** What you have to do **
Rewrite the material from the line with "family: Paridae" to the line with "scientific name: Stonogobiops nematodes", changing "common name" to "vernacular name" and leaving everything else unchanged.

** Input rows **
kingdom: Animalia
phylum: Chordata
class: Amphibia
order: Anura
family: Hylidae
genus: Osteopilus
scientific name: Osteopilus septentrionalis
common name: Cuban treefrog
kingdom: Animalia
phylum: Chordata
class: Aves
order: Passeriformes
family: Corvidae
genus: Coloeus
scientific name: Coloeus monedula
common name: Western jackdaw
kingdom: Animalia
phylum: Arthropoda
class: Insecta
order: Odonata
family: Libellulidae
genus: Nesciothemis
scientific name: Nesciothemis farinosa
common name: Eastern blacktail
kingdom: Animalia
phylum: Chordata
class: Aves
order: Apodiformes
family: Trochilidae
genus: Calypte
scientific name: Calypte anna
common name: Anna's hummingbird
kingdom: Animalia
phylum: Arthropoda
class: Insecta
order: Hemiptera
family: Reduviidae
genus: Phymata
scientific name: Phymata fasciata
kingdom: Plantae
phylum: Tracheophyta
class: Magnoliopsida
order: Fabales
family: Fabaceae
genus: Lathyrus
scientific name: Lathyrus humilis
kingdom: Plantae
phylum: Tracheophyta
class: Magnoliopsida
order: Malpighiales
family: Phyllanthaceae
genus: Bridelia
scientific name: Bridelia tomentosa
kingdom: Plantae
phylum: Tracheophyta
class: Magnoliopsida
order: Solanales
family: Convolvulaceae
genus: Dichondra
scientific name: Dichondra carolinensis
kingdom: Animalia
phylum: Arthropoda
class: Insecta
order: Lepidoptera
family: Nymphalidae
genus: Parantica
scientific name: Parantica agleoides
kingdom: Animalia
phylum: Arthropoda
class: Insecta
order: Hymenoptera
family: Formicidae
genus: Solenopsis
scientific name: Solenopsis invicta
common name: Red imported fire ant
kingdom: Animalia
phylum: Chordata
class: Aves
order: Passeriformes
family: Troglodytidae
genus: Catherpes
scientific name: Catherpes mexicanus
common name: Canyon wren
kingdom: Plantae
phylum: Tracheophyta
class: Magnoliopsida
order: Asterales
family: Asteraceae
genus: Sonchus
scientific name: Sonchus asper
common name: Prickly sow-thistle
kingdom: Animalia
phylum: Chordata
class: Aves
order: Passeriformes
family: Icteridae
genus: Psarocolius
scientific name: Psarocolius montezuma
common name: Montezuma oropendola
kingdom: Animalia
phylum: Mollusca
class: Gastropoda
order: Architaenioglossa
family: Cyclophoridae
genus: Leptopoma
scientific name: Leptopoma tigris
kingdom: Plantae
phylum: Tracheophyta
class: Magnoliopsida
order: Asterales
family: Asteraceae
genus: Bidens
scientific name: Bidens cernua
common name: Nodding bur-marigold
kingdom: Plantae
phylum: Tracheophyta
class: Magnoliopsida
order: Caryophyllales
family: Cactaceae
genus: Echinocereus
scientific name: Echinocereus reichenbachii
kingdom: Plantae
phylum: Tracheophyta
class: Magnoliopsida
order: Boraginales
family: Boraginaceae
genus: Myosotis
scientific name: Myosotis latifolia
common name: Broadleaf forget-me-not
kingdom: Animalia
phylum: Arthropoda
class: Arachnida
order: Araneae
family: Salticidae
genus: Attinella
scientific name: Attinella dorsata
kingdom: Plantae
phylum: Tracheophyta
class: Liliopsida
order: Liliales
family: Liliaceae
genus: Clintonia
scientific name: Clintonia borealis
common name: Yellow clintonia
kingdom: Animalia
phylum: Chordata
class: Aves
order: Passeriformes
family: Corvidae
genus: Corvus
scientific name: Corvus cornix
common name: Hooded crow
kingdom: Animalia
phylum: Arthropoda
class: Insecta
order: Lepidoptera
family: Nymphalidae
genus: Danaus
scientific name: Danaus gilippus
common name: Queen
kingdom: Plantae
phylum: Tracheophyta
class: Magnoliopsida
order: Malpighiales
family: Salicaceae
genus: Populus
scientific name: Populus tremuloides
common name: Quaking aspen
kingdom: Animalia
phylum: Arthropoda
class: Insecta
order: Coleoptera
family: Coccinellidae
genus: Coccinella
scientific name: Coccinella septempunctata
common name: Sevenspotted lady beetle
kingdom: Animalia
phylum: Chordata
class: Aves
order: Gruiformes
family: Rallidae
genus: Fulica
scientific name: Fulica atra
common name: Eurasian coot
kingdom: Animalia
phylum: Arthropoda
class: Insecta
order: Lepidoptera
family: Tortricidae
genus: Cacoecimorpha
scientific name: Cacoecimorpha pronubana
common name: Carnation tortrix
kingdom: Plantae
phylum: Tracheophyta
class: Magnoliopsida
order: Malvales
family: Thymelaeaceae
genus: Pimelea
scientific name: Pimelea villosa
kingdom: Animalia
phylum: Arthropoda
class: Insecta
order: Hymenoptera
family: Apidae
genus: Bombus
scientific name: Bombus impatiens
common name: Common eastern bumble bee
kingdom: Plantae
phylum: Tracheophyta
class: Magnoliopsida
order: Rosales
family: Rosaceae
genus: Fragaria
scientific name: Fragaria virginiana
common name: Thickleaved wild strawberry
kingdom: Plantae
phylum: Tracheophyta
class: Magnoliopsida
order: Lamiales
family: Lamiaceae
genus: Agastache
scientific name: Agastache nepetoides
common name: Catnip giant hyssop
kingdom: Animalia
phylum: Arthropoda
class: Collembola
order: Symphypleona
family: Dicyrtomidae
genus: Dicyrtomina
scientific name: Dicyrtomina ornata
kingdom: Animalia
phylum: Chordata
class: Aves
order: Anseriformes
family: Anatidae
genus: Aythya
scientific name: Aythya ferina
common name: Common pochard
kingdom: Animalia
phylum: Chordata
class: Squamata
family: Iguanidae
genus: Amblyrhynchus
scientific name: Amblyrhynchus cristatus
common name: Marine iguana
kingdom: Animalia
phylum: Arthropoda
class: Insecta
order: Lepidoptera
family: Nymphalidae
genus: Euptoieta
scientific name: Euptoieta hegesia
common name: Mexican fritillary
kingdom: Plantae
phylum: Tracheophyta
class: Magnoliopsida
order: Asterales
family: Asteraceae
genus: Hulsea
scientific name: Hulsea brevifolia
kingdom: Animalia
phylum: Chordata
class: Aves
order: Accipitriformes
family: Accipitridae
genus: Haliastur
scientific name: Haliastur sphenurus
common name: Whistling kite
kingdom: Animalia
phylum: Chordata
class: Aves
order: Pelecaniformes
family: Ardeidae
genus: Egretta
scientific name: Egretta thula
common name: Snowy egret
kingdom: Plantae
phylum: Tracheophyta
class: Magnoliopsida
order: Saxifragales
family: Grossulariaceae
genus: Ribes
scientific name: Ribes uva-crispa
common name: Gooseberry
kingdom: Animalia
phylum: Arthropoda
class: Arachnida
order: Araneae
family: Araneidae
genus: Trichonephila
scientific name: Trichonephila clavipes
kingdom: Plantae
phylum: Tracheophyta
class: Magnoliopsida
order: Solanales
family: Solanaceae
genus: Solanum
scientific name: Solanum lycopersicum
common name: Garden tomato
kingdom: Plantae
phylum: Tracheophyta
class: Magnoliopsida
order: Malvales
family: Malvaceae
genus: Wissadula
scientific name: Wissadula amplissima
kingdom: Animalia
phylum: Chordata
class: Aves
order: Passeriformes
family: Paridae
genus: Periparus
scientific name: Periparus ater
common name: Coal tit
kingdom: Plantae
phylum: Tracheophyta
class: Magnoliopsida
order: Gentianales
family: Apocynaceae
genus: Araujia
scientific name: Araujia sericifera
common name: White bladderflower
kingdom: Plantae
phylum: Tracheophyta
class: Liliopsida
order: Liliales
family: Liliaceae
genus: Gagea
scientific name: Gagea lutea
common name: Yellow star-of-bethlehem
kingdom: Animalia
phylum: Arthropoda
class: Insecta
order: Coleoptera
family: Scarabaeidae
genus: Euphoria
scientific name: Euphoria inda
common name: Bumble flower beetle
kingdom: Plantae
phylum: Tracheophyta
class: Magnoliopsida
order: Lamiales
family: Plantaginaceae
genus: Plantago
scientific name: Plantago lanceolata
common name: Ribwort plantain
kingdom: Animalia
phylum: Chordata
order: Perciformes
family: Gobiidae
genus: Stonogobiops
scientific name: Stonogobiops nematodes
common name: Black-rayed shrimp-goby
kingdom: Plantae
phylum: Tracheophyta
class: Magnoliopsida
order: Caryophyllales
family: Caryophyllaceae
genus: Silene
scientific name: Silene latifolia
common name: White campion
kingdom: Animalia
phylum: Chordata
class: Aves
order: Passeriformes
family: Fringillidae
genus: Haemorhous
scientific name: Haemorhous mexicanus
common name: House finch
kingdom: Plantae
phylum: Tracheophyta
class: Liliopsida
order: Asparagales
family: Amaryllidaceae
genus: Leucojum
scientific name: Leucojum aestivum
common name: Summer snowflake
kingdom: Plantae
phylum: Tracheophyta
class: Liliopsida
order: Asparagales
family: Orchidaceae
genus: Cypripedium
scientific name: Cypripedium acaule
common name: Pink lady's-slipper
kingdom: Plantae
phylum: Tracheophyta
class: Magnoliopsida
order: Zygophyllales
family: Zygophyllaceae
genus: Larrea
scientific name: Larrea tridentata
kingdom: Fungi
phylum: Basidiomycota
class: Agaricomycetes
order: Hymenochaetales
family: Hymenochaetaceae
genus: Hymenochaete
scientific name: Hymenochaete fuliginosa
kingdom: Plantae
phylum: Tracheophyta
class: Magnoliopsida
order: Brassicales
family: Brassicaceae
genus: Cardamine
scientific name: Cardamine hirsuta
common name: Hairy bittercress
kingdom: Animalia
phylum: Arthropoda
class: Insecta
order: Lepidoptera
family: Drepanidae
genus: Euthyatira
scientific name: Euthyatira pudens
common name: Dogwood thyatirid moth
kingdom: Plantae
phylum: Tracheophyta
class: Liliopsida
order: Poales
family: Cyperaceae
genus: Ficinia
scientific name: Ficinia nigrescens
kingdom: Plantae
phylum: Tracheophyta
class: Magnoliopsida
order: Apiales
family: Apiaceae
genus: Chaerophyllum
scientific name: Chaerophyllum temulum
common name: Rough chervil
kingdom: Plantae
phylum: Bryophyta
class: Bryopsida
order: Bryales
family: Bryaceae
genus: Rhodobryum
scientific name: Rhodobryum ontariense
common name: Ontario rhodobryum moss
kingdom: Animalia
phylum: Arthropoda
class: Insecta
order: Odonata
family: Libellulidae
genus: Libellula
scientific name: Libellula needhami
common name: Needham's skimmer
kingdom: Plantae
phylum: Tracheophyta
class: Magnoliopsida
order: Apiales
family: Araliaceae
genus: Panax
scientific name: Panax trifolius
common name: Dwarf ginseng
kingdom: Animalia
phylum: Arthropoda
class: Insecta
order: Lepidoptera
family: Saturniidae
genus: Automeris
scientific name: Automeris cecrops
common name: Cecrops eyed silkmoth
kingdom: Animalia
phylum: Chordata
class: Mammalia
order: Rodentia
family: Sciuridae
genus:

** Response to this exercise **
family: Paridae
genus: Periparus
scientific name: Periparus ater
vernacular name: Coal tit
kingdom: Plantae
phylum: Tracheophyta
class: Magnoliopsida
order: Gentianales
family: Apocynaceae
genus: Araujia
scientific name: Araujia sericifera
vernacular name: White bladderflower
kingdom: Plantae
phylum: Tracheophyta
class: Liliopsida
order: Liliales
family: Liliaceae
genus: Gagea
scientific name: Gagea lutea
vernacular name: Yellow star-of-bethlehem
kingdom: Animalia
phylum: Arthropoda
class: Insecta
order: Coleoptera
family: Scarabaeidae
genus: Euphoria
scientific name: Euphoria inda
vernacular name: Bumble flower beetle
kingdom: Plantae
phylum: Tracheophyta
class: Magnoliopsida
order: Lamiales
family: Plantaginaceae
genus: Plantago
scientific name: Plantago lanceolata
vernacular name: Ribwort plantain
kingdom: Animalia
phylum: Chordata
order: Perciformes
family: Gobiidae
genus: Stonogobiops
scientific name: Stonogobiops nematodes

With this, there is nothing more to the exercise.